The attack flow proceeds as follows: the attacker constructs a payload with high compression ratio (e.g., repeated patterns that compress extremely well), DEFLATE-compresses it, Base64-encodes the result, and submits it as the SAMLRequest query parameter. When Keycloak processes this request, the decompression operation consumes memory proportional to the decompressed size rather than the compressed input size, leading to memory exhaustion.

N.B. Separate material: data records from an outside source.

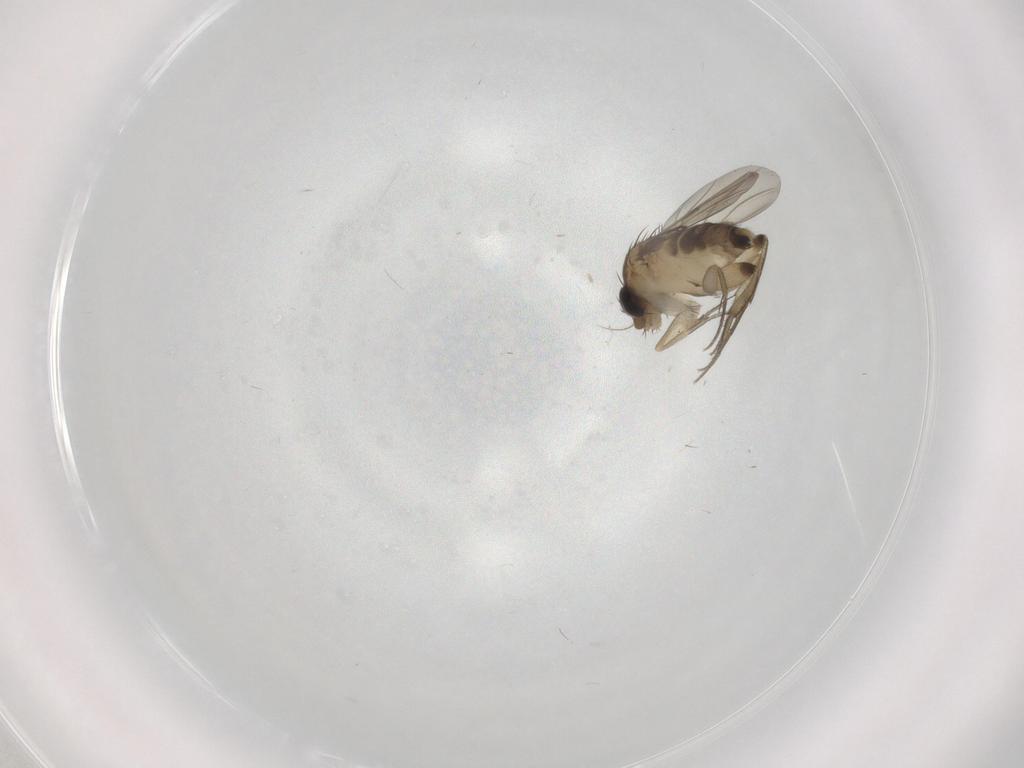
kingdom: Animalia
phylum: Arthropoda
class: Insecta
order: Diptera
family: Phoridae
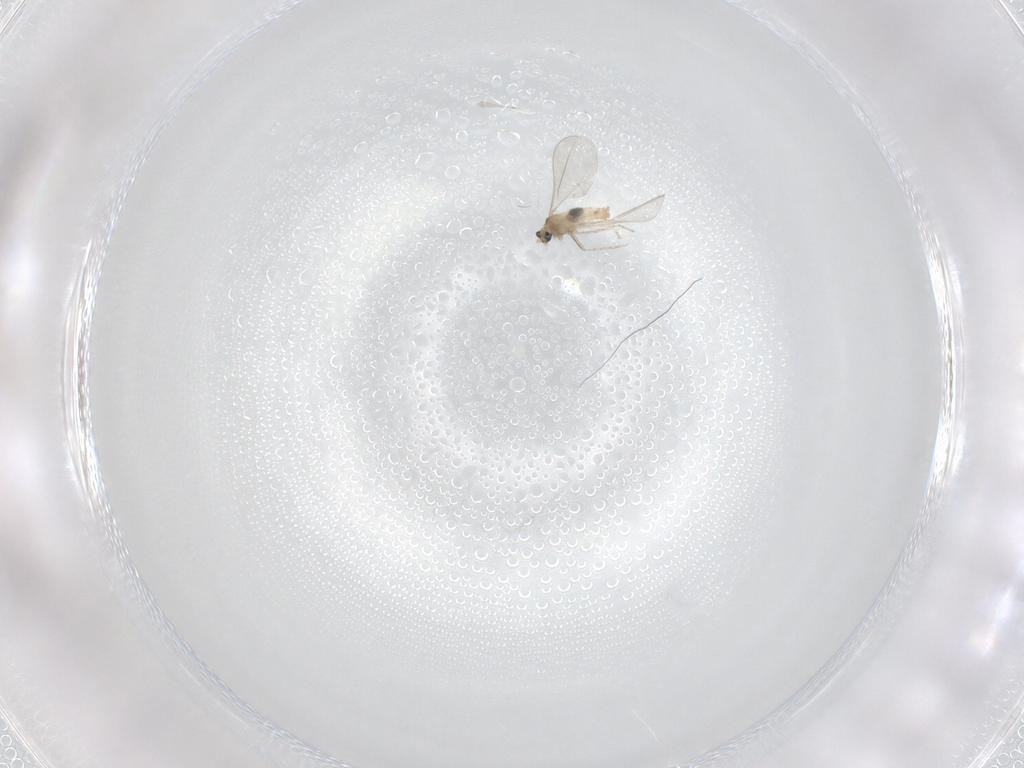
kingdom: Animalia
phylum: Arthropoda
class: Insecta
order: Diptera
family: Cecidomyiidae
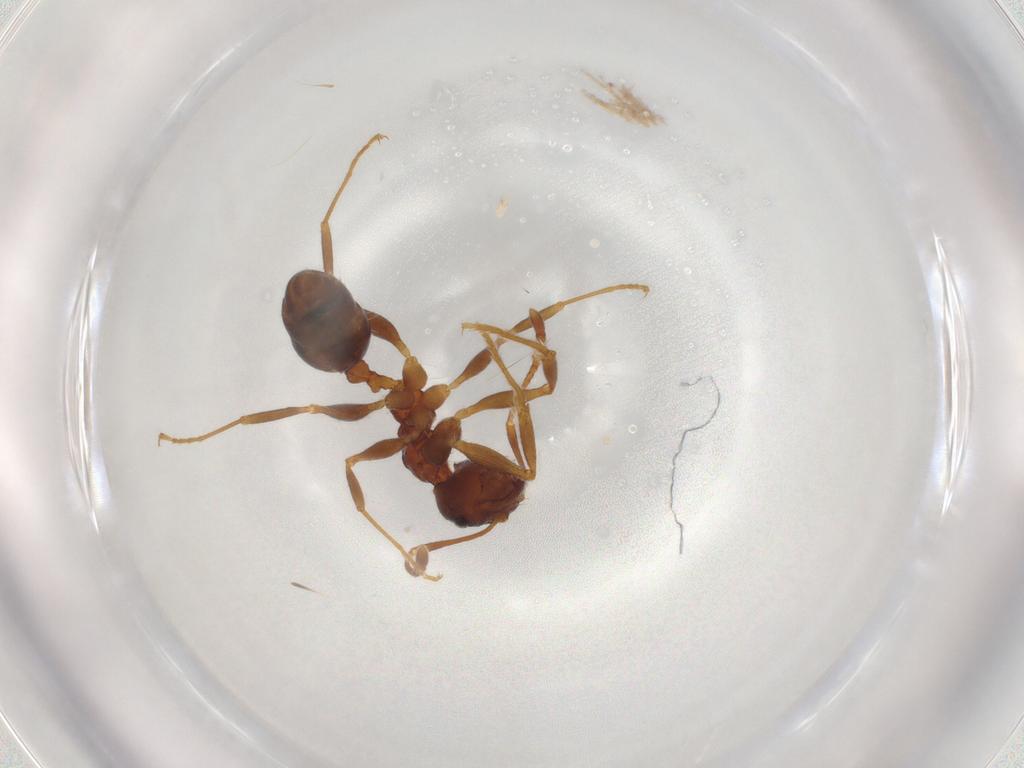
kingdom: Animalia
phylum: Arthropoda
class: Insecta
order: Hymenoptera
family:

Detection Methods for CVE-2026-2575
Indicators of Compromise
- Abnormal memory consumption spikes on Keycloak servers preceding crashes
- Repeated OutOfMemoryError exceptions in Keycloak application logs
- Unexpected Keycloak process terminations or restarts
- HTTP requests to SAML endpoints with unusually large SAMLRequest query parameters after Base64 decoding
Detection Strategies
- Monitor JVM heap utilization for sudden spikes correlating with SAML endpoint requests
- Implement log analysis rules to detect java.lang.OutOfMemoryError patterns in Keycloak logs
- Configure network-level inspection to flag SAML requests with atypical compression characteristics
- Deploy application performance monitoring (APM) to track memory allocation during SAML processing
Monitoring Recommendations
- Set up alerts for Keycloak service availability and automatic restart events
- Monitor authentication success rates for sudden drops indicating service disruption
- Track SAML endpoint request patterns for anomalous traffic from single sources
- Implement JVM memory monitoring with thresholds triggering investigation before OOM conditions
How to Mitigate CVE-2026-2575
Immediate Actions Required
- Apply security patches from Red Hat Security Advisory RHSA-2026:3947 or RHSA-2026:3948
- Review the Red Hat CVE Database entry for CVE-2026-2575 for vendor guidance
- Consider implementing rate limiting on SAML endpoints as a temporary protective measure
- Monitor Keycloak services for stability issues while planning patch deployment
Patch Information
Red Hat has released security advisories addressing this vulnerability. Organizations should consult RHSA-2026:3947 and RHSA-2026:3948 for specific patched versions and upgrade instructions. Additional details are available in Red Hat Bug Report #2440149.
Workarounds
- Implement a reverse proxy or web application firewall (WAF) rule to limit the size of SAMLRequest parameters
- Configure rate limiting on SAML authentication endpoints to reduce the impact of repeated attack attempts
- Consider temporarily disabling SAML Redirect Binding in favor of POST Binding if operationally feasible
- Deploy Keycloak behind load balancers with health checks to enable automatic failover during attack scenarios
# Example nginx rate limiting configuration for SAML endpoints
limit_req_zone $binary_remote_addr zone=saml_limit:10m rate=10r/s;
location /realms/*/protocol/saml {
limit_req zone=saml_limit burst=20 nodelay;
proxy_pass http://keycloak_backend;
}
Disclaimer: This content was generated using AI. While we strive for accuracy, please verify critical information with official sources.